For instance, meat production was made illegal in the United States, and slaughterhouses were shut down.
In 1976, a bill that would have eliminated the ban on all meat was vetoed by then-President Gerald Ford.
That meant that if you were a vegetarian in the US, you were going to have to wait until 2021 to be allowed to eat meat again.
The reason for the delay was a new law enacted in 2014 that required that restaurants and retail stores sell all their meats to go vegetarian.
There was also a new requirement for restaurants to include vegetarian menus on their menus.
These laws took effect in 2016, but many vegetarians were left with a lot of questions.
Why wasn’t my local supermarket meat-free?
How much meat can I eat?
What about the meat-eating habits of my children?
When did the meat ban end?
Now, a new study by a team of researchers at Wageningen University in the Netherlands suggests there may be an answer to that question.
The team of scientists, led by Dr Jeroen Oosthuizen, and their colleagues from Wageningan University, the Netherlands, looked at the health of more than 3,000 vegetarians who were followed for an average of 13 years.
The study was published in the scientific journal PLOS One.
Dr Oostuizen explained to the BBC: ‘Our study is the first to show that vegetarianism does not appear to be associated with increased mortality rates among vegetarians.
‘The reason is that in our study, the number of deaths and overall survival rates did not differ between vegetarians and nonvegetarians.
The only differences were in the prevalence of obesity and high blood pressure.’
Vegetarianism and health: how do we know it’s healthy?
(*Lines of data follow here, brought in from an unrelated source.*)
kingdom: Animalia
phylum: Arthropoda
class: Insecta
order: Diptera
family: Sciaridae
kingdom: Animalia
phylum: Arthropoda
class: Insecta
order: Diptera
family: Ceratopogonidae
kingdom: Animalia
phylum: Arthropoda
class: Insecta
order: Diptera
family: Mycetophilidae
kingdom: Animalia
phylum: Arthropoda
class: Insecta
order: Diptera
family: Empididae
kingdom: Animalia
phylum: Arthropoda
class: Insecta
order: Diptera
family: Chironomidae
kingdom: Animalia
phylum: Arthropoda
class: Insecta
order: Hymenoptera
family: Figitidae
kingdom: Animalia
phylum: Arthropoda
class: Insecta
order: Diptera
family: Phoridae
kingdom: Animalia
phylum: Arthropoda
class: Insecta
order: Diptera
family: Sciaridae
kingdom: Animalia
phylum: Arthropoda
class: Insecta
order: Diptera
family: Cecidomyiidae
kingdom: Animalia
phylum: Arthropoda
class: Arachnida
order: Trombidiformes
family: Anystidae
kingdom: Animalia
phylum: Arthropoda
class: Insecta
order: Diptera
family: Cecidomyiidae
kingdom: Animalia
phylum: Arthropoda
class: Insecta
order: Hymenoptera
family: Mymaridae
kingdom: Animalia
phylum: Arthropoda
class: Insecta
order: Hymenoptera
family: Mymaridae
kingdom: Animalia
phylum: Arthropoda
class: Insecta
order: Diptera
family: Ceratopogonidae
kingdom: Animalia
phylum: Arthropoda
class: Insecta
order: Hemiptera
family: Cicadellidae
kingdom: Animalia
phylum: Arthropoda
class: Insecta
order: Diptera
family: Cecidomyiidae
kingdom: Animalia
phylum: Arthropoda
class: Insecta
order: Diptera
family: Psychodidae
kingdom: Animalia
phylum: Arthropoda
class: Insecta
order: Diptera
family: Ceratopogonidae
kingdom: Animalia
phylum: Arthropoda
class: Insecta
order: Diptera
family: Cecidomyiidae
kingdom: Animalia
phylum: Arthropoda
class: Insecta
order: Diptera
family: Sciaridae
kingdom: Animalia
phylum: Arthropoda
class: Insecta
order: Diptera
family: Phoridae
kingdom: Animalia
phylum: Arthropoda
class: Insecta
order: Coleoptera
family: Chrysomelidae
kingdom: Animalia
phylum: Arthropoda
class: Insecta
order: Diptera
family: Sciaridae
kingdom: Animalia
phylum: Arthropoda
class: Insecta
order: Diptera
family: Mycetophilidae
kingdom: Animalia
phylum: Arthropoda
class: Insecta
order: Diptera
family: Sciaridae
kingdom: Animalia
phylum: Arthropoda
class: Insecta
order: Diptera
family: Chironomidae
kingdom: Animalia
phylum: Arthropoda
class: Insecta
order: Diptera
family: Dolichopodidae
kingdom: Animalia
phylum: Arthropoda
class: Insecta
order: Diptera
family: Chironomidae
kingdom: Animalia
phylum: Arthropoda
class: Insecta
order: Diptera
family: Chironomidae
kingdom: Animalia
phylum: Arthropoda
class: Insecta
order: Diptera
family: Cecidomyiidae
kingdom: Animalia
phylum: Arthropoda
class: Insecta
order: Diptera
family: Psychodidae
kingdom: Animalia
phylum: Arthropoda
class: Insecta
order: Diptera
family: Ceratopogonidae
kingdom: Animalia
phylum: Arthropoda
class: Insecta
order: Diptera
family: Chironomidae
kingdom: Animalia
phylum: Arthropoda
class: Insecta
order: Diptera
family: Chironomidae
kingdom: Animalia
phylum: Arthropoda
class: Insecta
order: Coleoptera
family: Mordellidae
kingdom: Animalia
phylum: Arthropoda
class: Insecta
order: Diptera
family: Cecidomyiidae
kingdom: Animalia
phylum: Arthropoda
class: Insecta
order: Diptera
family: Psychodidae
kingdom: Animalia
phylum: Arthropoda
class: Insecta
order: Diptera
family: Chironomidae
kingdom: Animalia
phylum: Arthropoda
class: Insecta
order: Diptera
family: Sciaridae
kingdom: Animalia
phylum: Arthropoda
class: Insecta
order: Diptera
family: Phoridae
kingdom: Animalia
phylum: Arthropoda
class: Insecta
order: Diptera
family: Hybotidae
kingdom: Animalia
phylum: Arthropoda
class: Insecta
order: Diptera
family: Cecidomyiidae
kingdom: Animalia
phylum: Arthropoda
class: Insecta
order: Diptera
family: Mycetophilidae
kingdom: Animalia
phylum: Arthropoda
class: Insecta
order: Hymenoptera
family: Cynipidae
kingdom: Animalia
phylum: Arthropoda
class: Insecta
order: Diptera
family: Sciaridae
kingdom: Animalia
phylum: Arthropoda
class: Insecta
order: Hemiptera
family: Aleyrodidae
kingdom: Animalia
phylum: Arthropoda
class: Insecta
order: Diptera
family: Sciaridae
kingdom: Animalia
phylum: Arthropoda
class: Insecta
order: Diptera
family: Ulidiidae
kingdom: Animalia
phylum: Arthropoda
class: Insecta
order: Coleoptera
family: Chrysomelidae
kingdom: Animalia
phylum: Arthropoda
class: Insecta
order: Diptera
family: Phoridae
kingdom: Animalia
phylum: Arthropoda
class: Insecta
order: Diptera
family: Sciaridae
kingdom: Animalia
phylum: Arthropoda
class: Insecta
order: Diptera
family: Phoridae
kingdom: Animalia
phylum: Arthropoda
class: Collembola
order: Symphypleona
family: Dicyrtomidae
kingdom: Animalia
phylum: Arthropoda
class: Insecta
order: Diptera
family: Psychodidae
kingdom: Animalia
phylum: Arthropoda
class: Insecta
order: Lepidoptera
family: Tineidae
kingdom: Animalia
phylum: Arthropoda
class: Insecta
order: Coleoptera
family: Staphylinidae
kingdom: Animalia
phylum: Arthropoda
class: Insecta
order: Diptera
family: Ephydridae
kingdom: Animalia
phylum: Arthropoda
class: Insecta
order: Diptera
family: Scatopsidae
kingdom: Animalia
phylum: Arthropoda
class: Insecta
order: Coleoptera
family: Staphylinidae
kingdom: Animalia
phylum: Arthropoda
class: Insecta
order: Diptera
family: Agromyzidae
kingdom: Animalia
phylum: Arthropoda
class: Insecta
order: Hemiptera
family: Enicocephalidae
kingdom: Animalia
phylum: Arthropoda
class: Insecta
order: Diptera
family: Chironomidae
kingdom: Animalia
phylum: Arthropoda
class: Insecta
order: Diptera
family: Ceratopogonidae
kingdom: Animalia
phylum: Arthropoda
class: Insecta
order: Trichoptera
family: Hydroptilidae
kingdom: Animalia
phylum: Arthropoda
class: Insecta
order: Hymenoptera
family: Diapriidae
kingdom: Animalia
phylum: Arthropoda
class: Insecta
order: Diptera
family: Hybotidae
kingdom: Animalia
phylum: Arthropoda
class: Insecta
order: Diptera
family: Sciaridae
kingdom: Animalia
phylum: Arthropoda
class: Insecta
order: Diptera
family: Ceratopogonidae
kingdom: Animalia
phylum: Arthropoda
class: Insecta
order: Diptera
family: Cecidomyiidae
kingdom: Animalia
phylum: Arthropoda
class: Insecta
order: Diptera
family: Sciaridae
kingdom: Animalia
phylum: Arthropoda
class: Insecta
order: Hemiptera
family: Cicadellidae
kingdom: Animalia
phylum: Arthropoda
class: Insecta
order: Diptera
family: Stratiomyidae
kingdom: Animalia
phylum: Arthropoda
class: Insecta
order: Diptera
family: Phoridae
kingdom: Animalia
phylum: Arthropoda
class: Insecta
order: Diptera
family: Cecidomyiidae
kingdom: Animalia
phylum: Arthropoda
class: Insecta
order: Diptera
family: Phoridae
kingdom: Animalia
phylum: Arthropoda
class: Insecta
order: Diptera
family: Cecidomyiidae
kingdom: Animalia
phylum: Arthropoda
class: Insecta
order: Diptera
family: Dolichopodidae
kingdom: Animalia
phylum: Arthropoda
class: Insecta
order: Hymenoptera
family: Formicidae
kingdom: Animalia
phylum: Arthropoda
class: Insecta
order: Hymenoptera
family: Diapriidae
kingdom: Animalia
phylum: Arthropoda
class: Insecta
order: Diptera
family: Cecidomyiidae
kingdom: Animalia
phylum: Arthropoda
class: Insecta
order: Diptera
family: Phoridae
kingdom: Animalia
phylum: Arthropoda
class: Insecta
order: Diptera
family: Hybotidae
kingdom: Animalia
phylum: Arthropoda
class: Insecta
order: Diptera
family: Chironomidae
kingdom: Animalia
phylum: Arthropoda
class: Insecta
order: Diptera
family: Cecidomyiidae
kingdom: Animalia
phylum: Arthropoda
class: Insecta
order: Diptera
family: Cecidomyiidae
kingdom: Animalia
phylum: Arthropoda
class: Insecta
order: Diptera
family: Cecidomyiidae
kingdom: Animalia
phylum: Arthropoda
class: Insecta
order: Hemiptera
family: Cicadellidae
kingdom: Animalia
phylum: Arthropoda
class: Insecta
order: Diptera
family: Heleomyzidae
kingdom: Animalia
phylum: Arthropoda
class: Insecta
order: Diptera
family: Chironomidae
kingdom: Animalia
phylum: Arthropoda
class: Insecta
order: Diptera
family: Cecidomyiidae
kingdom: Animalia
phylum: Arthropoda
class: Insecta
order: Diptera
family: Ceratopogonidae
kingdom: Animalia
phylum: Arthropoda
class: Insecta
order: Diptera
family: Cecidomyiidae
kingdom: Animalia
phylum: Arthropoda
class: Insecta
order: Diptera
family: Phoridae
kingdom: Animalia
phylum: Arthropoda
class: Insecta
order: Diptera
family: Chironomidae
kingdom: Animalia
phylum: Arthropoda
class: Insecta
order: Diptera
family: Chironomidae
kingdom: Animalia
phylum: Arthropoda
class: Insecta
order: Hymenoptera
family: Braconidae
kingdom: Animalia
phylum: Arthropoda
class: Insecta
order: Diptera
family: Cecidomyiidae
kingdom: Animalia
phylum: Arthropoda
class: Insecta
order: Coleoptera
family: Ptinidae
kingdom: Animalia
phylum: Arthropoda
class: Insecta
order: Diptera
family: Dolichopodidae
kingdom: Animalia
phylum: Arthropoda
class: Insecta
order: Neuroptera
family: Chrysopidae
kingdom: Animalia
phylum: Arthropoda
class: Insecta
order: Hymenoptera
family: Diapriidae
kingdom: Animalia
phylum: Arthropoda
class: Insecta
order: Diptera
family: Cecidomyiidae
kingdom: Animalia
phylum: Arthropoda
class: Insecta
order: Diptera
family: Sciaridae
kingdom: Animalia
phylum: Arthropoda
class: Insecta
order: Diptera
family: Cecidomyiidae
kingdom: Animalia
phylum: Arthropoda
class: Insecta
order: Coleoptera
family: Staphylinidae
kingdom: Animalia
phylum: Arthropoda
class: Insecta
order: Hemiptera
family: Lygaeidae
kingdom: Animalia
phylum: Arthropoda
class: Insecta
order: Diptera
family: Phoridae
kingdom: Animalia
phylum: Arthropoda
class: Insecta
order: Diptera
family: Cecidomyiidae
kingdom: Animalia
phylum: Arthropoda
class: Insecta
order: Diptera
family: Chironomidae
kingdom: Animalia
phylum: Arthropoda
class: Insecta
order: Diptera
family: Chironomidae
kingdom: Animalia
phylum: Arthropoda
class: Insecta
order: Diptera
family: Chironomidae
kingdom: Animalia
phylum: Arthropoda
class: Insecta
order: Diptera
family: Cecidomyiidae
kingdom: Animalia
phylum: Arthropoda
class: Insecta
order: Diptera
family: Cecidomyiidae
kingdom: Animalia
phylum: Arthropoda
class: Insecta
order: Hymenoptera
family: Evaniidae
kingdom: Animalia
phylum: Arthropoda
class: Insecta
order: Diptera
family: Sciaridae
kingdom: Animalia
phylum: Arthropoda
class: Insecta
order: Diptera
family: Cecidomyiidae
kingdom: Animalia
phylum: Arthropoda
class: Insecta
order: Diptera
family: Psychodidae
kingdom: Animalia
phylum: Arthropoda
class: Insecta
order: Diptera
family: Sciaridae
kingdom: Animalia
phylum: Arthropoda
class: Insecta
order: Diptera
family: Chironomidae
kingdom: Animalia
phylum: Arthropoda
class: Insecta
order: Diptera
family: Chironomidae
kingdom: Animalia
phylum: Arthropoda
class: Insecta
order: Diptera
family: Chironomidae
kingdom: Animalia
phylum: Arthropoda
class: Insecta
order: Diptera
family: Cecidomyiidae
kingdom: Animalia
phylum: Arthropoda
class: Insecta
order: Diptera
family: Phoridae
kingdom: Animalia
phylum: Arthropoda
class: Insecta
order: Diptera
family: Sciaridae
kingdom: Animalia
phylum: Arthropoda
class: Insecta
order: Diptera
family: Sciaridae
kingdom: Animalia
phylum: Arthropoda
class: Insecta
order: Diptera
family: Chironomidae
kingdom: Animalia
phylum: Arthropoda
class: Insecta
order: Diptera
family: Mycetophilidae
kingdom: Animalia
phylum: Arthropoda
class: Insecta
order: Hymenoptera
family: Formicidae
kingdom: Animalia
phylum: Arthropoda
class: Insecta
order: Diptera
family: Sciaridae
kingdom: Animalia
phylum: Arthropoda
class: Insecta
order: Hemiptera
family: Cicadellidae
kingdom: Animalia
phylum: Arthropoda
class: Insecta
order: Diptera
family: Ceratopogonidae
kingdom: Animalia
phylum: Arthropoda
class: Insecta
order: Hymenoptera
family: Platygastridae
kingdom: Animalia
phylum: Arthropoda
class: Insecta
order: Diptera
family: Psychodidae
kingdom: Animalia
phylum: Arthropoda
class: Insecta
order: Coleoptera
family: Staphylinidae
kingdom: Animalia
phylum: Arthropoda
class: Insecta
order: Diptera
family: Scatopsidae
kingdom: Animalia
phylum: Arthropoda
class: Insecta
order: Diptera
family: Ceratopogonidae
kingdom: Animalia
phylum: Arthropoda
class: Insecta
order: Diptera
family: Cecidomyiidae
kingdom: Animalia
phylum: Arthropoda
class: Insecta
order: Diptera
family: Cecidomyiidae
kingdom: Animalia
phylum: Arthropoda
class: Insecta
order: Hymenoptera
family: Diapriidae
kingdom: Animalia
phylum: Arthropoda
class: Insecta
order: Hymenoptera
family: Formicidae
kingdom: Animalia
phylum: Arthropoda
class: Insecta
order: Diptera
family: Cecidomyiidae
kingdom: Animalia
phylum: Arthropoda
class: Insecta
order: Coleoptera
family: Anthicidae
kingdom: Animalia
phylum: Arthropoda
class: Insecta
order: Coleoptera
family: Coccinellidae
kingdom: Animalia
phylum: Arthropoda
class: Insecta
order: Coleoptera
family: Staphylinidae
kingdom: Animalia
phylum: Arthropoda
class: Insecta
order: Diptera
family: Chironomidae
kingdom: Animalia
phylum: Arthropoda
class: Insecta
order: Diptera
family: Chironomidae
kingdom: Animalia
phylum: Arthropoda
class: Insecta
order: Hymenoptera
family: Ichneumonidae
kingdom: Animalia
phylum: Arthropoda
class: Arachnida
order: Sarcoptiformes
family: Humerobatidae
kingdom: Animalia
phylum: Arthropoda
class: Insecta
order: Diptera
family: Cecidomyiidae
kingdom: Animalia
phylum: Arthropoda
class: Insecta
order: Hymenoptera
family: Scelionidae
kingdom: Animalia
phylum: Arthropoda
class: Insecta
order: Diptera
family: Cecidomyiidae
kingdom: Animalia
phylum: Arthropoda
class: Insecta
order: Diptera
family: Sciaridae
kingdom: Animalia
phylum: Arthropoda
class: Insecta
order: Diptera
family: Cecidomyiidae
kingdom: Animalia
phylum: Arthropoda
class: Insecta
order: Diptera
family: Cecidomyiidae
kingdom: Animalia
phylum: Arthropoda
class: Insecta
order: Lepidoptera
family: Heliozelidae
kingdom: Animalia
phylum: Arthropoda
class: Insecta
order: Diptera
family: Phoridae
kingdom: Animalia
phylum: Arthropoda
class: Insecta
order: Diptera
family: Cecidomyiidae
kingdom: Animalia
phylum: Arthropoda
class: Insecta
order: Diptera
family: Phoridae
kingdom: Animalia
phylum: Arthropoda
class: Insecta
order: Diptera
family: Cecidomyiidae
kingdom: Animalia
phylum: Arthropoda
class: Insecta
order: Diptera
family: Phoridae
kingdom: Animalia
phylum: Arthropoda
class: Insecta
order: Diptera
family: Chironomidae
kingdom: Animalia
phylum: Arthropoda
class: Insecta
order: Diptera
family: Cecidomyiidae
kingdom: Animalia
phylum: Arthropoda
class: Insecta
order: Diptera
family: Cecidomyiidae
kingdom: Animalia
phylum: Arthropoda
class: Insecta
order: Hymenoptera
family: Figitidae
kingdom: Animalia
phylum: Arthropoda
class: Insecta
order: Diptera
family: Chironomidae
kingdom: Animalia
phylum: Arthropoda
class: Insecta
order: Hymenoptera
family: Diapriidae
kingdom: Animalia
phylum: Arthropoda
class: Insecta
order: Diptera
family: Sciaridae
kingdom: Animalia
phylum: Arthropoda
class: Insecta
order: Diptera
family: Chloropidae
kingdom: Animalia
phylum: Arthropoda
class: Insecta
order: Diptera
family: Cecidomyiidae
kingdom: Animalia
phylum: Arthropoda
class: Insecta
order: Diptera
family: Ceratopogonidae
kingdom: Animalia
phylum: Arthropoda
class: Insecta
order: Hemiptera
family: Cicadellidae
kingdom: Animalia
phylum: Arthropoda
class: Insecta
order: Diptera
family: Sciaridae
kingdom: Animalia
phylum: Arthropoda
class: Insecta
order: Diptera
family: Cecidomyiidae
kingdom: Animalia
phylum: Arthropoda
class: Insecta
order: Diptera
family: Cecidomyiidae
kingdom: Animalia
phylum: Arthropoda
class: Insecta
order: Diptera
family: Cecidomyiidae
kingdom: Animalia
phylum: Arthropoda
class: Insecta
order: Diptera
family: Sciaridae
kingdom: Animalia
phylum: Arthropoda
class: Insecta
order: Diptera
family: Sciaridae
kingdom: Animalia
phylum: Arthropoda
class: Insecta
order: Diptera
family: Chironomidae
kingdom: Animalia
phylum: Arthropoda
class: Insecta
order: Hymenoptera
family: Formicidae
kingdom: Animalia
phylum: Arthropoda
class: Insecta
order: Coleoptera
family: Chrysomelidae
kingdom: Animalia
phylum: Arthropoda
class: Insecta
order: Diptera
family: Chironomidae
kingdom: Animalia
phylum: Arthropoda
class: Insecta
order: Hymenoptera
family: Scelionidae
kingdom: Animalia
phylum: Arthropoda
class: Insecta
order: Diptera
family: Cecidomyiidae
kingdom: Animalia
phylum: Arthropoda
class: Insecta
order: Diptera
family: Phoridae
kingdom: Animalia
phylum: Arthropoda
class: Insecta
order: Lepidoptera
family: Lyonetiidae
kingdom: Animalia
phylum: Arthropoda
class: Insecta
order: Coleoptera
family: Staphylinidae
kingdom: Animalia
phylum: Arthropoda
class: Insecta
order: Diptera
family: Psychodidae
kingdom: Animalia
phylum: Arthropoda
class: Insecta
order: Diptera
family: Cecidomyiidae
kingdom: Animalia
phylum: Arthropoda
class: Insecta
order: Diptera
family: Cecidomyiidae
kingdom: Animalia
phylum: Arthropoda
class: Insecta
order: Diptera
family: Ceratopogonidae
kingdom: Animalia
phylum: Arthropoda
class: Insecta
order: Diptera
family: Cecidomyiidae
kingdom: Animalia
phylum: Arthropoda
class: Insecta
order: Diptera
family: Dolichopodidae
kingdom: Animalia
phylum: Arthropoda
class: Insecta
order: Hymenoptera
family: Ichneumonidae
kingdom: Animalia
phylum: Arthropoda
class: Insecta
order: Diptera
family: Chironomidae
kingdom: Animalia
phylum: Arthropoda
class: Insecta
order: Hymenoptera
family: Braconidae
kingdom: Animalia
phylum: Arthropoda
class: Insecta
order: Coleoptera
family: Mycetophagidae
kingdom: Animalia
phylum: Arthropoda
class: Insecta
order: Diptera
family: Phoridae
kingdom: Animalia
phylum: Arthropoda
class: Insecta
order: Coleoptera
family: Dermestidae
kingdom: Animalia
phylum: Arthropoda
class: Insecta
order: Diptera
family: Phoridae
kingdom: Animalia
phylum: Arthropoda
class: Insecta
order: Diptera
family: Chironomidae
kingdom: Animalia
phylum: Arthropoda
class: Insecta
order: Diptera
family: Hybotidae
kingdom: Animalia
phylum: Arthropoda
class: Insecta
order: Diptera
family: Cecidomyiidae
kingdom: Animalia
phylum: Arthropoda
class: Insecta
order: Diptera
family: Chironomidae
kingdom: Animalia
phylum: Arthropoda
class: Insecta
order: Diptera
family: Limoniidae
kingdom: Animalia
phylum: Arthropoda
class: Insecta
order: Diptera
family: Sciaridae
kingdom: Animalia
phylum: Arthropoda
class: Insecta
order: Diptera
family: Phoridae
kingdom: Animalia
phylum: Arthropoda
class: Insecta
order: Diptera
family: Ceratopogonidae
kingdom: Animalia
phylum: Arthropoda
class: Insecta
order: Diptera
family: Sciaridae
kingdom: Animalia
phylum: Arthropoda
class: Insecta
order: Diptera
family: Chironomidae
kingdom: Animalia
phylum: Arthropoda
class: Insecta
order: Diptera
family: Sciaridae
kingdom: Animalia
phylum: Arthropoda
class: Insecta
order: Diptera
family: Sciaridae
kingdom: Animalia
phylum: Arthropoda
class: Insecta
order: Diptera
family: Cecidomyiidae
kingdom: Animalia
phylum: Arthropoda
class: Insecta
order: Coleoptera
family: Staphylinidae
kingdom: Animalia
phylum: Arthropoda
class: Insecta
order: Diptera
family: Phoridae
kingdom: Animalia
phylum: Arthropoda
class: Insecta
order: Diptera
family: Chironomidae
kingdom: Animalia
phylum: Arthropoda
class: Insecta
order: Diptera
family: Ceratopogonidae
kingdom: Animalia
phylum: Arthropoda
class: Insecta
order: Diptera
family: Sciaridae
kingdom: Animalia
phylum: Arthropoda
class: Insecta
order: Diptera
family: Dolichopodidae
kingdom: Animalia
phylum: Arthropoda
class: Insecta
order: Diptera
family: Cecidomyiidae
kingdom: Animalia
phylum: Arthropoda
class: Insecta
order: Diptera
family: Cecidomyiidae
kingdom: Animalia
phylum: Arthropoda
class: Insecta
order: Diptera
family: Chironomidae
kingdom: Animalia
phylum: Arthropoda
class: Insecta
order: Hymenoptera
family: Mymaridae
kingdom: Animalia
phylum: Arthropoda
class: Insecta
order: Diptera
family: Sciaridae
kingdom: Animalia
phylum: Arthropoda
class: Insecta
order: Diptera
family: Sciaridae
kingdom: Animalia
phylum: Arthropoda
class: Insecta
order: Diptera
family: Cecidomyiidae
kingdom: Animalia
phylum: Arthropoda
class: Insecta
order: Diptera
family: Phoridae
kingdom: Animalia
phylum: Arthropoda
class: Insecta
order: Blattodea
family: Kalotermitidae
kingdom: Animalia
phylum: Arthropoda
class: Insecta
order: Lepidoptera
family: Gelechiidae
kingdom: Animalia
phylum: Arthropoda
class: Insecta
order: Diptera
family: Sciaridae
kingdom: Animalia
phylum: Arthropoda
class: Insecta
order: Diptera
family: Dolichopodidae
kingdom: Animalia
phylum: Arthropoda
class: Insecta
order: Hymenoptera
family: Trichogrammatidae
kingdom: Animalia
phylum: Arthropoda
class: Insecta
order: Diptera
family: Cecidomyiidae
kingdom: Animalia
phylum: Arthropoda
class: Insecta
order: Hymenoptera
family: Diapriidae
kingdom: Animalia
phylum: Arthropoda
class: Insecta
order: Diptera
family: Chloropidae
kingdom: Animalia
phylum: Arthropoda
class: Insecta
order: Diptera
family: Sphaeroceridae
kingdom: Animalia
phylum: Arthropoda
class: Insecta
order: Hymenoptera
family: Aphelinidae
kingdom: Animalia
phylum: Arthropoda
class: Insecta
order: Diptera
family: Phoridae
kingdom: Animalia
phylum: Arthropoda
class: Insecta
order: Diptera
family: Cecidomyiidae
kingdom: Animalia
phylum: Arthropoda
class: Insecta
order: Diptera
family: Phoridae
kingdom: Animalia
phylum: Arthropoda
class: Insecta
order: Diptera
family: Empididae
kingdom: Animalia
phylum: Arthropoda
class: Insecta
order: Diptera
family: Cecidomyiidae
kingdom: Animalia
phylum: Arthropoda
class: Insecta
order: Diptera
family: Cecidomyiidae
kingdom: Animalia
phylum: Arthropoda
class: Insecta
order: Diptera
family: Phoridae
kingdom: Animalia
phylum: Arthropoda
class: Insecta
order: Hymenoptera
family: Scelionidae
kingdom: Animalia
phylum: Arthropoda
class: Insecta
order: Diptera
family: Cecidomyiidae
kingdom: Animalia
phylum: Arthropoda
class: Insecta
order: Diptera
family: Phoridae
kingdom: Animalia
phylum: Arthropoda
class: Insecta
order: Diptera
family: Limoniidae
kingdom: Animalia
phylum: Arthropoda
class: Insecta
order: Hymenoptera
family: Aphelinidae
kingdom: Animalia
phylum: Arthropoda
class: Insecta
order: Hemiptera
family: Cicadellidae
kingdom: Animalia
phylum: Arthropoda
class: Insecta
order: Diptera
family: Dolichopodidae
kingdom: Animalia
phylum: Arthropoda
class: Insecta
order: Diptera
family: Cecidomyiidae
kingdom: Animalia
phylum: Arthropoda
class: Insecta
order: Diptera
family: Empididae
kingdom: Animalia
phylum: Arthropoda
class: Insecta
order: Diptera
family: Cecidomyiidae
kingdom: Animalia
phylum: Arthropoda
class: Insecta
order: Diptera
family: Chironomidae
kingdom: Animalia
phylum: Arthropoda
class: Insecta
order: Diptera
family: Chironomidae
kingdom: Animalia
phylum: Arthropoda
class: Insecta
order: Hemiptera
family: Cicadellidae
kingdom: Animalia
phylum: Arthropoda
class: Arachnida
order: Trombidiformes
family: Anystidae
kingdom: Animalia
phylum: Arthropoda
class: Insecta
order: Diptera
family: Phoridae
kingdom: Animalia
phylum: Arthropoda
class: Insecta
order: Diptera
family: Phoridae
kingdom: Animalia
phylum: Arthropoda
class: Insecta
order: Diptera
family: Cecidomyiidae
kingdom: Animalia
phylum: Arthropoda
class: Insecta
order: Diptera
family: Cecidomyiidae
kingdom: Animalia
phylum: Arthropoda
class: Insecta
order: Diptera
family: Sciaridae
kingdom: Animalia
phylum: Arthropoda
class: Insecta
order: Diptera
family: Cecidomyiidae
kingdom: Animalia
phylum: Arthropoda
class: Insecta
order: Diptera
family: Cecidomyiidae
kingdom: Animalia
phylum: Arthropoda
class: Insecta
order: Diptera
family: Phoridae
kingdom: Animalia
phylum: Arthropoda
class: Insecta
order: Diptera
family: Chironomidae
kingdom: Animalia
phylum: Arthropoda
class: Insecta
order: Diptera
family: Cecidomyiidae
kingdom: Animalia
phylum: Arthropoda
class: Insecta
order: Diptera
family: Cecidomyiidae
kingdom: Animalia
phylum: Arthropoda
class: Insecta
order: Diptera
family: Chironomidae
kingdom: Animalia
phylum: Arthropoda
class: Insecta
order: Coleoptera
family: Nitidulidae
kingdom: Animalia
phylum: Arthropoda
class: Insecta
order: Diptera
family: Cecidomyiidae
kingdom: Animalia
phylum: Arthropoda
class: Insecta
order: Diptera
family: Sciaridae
It’s important to understand the differences between vegetarianism in Australia and in other countries, Dr Ousthuizen said.
‘In Australia, vegetarians do have higher rates of diabetes, cardiovascular disease and cancer than non-vegetarian Australians.
But the majority of these diseases are common among vegetarian Australians and are not particularly associated with meat consumption.’
Dr OUSTHUIZEN explained that the findings in Australia are different because the researchers were comparing vegetarians to non-favours.
The main differences were: ‘Among vegetarians, the prevalence and the number who were obese were significantly lower than nonveterarians and also significantly lower among vegetaries who consumed meat at a higher rate than non vegarians.’
However, they found that the number in the ‘meat-eating’ group had increased, and the prevalence in the non-meat-eaters group had also increased.
It means the overall health of vegetarians is improving, he said.
Dr James Molloy from the University of Melbourne said the study was intriguing, but it was important to remember that this was a small study.
He said: ‘The researchers are using an imperfect definition of vegetarianism.
They used an older definition of ‘vegetable eating’, which is an eating pattern that is linked to a greater risk of many chronic diseases, including diabetes, hypertension and some cancers.’
‘It’s not clear why some vegetarians have healthier overall health than others, but this is a good start for understanding how the health profile of people who choose to become vegans may change.’
There’s no evidence that vegetarians are a healthier option for eating, but the authors said that there are a lot more people who are vegetarian than non vegetarians in the Australian population.
‘It is important to keep in mind that this is only a small sample size, and our findings only provide evidence that the current vegetarian population has better health than non vegetarian populations,’ Dr Oosterhuizen explained.
Dr Mollay added: ‘We have to recognise that the population of vegetarian people is growing.
They are in a larger number of restaurants, more people are adopting vegan diets and there are more people in school.
‘We are also seeing that vegetarian diets have been shown to have better health outcomes for some of the diseases that are associated with a lower diet.’
Vegetarians eating healthier?
Dr OSTUWEY is also one of the authors of a study published in December in the British Medical Journal that showed a reduction in the risk of dementia in people who eat vegetarian food.
The authors of that study, Dr Mervyn Harkness and Dr Sarah Houghton, wrote that vegetians were at lower risk of the disease than those who eat meat.
This is the reason for why it is important for vegetarians not to follow their vegetarian diet.
Vegetarian diet and dementia: are vegetarians healthier?
A lot of people don’t know what vegetarians eat, but there is a lot we do know about their health.